[Dataset items]
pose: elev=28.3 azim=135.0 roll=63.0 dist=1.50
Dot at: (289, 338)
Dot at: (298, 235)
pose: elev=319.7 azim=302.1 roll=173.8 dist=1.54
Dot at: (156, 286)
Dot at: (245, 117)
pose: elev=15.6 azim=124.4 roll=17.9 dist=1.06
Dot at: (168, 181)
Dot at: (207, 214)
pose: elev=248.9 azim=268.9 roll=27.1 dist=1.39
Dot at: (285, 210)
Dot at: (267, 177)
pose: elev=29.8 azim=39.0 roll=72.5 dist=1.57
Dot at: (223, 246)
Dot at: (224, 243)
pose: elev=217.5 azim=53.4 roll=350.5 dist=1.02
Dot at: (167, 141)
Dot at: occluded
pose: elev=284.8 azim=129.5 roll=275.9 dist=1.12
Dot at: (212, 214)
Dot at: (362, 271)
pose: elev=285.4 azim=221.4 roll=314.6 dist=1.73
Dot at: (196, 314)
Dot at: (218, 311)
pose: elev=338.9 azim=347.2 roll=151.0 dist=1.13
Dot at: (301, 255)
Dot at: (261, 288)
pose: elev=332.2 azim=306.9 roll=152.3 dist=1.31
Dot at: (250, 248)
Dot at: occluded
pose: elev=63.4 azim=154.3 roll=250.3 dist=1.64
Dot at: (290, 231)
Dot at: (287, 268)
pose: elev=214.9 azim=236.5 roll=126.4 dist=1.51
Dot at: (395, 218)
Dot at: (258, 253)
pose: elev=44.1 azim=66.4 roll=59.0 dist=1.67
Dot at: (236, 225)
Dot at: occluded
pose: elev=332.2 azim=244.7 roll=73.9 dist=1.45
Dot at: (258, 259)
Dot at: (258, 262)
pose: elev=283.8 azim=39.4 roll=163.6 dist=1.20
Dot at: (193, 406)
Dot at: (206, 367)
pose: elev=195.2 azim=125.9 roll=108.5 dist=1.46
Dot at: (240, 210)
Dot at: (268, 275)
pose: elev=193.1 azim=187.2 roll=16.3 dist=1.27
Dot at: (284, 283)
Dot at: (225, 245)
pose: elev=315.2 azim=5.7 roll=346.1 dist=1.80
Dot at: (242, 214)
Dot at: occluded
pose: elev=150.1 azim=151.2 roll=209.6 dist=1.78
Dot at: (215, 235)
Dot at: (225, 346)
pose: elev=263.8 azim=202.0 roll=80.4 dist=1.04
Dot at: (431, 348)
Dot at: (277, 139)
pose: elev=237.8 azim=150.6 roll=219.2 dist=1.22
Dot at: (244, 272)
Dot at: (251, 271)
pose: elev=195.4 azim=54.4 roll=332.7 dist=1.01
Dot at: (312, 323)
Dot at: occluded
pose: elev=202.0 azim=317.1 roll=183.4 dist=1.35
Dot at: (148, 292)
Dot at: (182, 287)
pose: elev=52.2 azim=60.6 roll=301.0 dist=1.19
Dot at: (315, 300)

What to work on:
Copy out the data from the line containing "pose: elev=283.8 azim=39.4" through the end of the data, including both of those lines.

Correct answer:
pose: elev=283.8 azim=39.4 roll=163.6 dist=1.20
Dot at: (193, 406)
Dot at: (206, 367)
pose: elev=195.2 azim=125.9 roll=108.5 dist=1.46
Dot at: (240, 210)
Dot at: (268, 275)
pose: elev=193.1 azim=187.2 roll=16.3 dist=1.27
Dot at: (284, 283)
Dot at: (225, 245)
pose: elev=315.2 azim=5.7 roll=346.1 dist=1.80
Dot at: (242, 214)
Dot at: occluded
pose: elev=150.1 azim=151.2 roll=209.6 dist=1.78
Dot at: (215, 235)
Dot at: (225, 346)
pose: elev=263.8 azim=202.0 roll=80.4 dist=1.04
Dot at: (431, 348)
Dot at: (277, 139)
pose: elev=237.8 azim=150.6 roll=219.2 dist=1.22
Dot at: (244, 272)
Dot at: (251, 271)
pose: elev=195.4 azim=54.4 roll=332.7 dist=1.01
Dot at: (312, 323)
Dot at: occluded
pose: elev=202.0 azim=317.1 roll=183.4 dist=1.35
Dot at: (148, 292)
Dot at: (182, 287)
pose: elev=52.2 azim=60.6 roll=301.0 dist=1.19
Dot at: (315, 300)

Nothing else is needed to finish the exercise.